[RECORDS FOR THE TASK Boundary: Start]

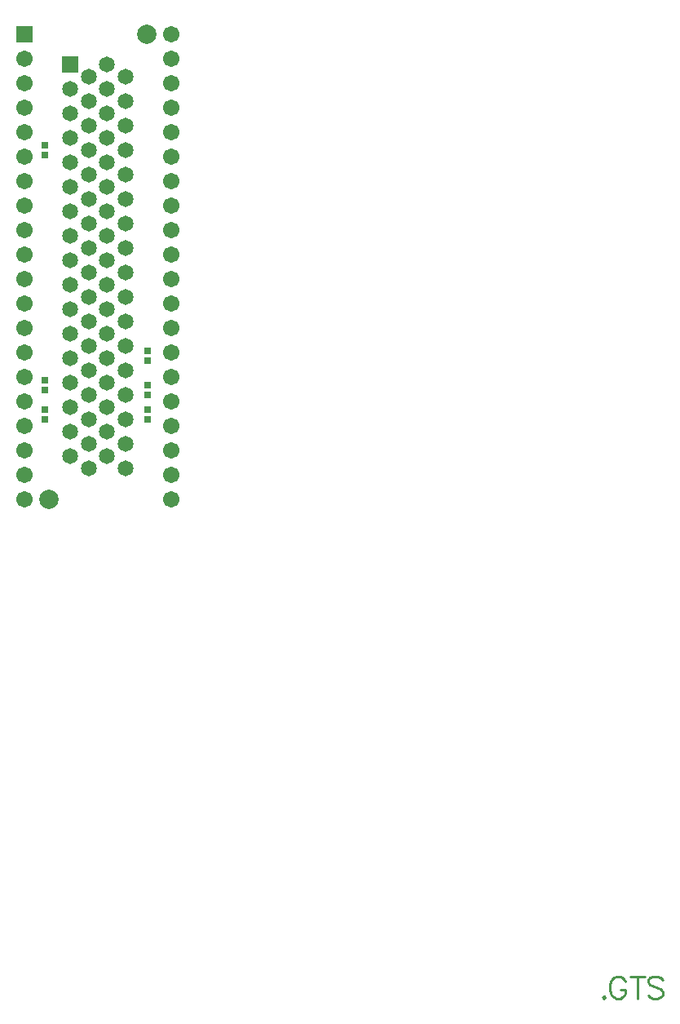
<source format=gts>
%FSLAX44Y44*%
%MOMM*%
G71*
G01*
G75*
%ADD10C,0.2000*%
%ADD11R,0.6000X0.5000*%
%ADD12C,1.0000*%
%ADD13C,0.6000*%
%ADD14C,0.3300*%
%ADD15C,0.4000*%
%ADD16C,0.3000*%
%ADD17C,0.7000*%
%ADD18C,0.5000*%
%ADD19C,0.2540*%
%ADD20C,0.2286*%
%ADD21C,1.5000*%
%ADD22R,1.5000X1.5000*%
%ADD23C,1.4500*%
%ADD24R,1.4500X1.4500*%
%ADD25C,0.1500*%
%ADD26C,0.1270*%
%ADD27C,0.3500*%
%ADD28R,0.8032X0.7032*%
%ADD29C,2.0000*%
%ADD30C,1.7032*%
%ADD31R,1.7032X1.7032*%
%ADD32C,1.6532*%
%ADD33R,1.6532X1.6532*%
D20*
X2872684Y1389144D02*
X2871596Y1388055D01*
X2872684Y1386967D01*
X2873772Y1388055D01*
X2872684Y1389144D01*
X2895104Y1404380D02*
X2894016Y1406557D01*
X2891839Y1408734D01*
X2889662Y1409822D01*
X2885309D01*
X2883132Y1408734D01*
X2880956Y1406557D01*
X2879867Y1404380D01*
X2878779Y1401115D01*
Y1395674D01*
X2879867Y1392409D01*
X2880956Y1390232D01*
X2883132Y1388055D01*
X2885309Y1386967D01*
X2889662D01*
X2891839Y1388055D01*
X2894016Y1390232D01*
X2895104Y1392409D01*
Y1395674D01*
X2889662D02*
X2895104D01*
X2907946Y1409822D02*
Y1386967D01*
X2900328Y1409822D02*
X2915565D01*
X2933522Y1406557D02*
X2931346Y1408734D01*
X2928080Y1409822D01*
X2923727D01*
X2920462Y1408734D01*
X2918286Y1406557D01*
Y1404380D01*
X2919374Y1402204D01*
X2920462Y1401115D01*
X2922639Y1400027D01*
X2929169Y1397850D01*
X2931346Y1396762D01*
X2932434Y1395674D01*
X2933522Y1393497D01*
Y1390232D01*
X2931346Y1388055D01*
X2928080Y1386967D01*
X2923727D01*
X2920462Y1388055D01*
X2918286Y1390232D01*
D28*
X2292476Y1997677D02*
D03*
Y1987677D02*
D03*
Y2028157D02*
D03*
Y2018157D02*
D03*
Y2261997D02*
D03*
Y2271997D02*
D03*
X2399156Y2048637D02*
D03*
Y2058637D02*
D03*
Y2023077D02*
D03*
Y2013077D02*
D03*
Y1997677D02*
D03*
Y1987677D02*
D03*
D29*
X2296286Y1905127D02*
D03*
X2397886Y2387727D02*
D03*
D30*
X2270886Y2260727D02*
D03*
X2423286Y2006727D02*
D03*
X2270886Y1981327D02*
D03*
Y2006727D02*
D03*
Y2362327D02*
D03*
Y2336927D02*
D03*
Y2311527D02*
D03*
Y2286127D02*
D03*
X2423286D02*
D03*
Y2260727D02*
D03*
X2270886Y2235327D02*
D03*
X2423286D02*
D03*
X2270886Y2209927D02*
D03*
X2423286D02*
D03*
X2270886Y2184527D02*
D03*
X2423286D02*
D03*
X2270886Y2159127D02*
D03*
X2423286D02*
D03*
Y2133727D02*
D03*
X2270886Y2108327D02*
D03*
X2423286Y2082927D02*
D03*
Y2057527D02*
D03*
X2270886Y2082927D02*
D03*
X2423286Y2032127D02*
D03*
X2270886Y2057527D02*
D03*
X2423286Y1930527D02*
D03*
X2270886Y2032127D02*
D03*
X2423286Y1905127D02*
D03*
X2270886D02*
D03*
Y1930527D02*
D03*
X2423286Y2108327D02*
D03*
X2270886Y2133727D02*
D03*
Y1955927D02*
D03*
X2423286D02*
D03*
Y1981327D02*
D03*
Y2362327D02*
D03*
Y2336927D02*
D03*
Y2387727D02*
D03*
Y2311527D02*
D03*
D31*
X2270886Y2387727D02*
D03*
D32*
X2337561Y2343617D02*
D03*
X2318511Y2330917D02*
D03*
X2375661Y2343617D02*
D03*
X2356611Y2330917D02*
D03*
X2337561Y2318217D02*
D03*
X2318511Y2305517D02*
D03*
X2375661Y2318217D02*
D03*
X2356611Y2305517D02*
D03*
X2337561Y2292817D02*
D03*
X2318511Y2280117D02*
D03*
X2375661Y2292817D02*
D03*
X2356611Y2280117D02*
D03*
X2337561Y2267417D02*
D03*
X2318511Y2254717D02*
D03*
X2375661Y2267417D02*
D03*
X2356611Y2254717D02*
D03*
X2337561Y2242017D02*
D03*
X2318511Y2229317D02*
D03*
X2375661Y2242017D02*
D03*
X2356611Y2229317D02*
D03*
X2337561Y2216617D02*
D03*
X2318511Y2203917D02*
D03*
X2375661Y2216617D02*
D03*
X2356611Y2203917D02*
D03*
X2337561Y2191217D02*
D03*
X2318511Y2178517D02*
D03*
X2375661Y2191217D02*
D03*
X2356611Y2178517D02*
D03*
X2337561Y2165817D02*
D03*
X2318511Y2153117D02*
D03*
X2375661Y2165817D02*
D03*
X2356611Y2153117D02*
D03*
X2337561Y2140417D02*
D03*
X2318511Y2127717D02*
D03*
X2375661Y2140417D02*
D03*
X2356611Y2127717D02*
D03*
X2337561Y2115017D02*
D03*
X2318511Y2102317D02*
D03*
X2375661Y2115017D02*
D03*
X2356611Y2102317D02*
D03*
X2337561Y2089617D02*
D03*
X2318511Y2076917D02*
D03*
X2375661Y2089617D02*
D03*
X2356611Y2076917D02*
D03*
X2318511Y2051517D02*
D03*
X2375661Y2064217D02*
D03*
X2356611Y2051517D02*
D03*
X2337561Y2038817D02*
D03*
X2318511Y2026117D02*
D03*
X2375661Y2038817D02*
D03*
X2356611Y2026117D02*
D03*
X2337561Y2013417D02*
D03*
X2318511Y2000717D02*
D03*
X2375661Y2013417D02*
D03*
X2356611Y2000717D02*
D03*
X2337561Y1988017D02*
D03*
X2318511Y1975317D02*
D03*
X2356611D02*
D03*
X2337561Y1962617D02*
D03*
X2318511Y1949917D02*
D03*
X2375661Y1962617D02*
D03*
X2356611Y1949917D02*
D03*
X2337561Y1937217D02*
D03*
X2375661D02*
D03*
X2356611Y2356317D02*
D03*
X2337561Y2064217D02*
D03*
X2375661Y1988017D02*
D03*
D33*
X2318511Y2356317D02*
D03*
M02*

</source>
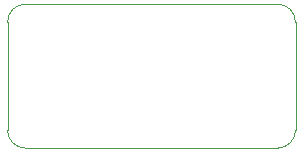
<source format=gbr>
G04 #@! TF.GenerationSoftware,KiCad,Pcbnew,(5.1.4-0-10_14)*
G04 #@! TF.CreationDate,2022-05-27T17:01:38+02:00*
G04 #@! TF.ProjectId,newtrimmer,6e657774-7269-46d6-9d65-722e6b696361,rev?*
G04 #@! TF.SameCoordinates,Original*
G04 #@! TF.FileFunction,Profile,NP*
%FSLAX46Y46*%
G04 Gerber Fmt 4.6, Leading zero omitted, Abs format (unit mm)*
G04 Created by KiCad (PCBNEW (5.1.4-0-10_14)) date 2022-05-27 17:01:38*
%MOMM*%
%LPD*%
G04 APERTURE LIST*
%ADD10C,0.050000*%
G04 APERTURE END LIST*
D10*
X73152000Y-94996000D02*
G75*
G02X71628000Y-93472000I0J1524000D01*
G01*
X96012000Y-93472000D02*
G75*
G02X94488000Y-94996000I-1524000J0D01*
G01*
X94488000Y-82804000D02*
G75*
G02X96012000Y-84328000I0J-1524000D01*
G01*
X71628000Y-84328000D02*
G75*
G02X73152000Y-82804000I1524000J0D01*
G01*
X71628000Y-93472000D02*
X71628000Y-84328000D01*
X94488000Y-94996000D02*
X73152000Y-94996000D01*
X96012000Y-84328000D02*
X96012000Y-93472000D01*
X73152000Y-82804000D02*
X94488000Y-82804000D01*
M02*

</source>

[RECORDS FOR THE TASK Boundary: End]

Take the lines above from the one containing "X2900328Y1409822D02*" down to the one containing "X2929169Y1397850D01*", and transcribe them exactly, both ends included.

X2900328Y1409822D02*
X2915565D01*
X2933522Y1406557D02*
X2931346Y1408734D01*
X2928080Y1409822D01*
X2923727D01*
X2920462Y1408734D01*
X2918286Y1406557D01*
Y1404380D01*
X2919374Y1402204D01*
X2920462Y1401115D01*
X2922639Y1400027D01*
X2929169Y1397850D01*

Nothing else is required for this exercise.